═════ Data extract ═════

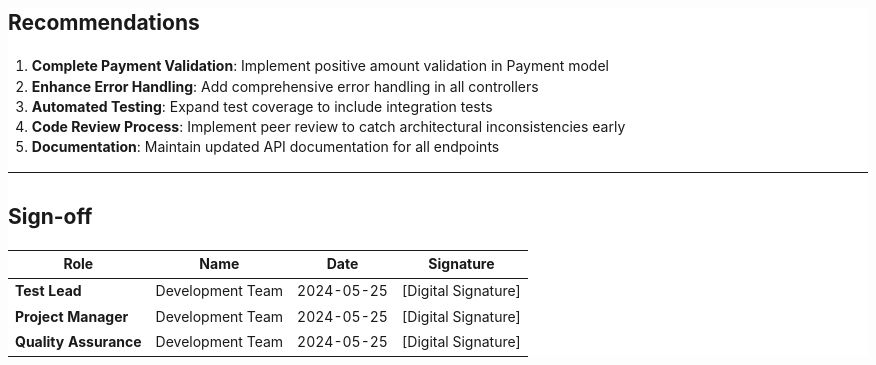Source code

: 
## Recommendations

1. **Complete Payment Validation**: Implement positive amount validation in Payment model
2. **Enhance Error Handling**: Add comprehensive error handling in all controllers
3. **Automated Testing**: Expand test coverage to include integration tests
4. **Code Review Process**: Implement peer review to catch architectural inconsistencies early
5. **Documentation**: Maintain updated API documentation for all endpoints

---

## Sign-off

| **Role**              | **Name**         | **Date**   | **Signature**       |
| --------------------- | ---------------- | ---------- | ------------------- |
| **Test Lead**         | Development Team | 2024-05-25 | [Digital Signature] |
| **Project Manager**   | Development Team | 2024-05-25 | [Digital Signature] |
| **Quality Assurance** | Development Team | 2024-05-25 | [Digital Signature] |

═════

_Your objective_
Write out once more the lines above beginning at the line with "## Sign-off"; continue through the final line and stop there.

_Answer box_
## Sign-off

| **Role**              | **Name**         | **Date**   | **Signature**       |
| --------------------- | ---------------- | ---------- | ------------------- |
| **Test Lead**         | Development Team | 2024-05-25 | [Digital Signature] |
| **Project Manager**   | Development Team | 2024-05-25 | [Digital Signature] |
| **Quality Assurance** | Development Team | 2024-05-25 | [Digital Signature] |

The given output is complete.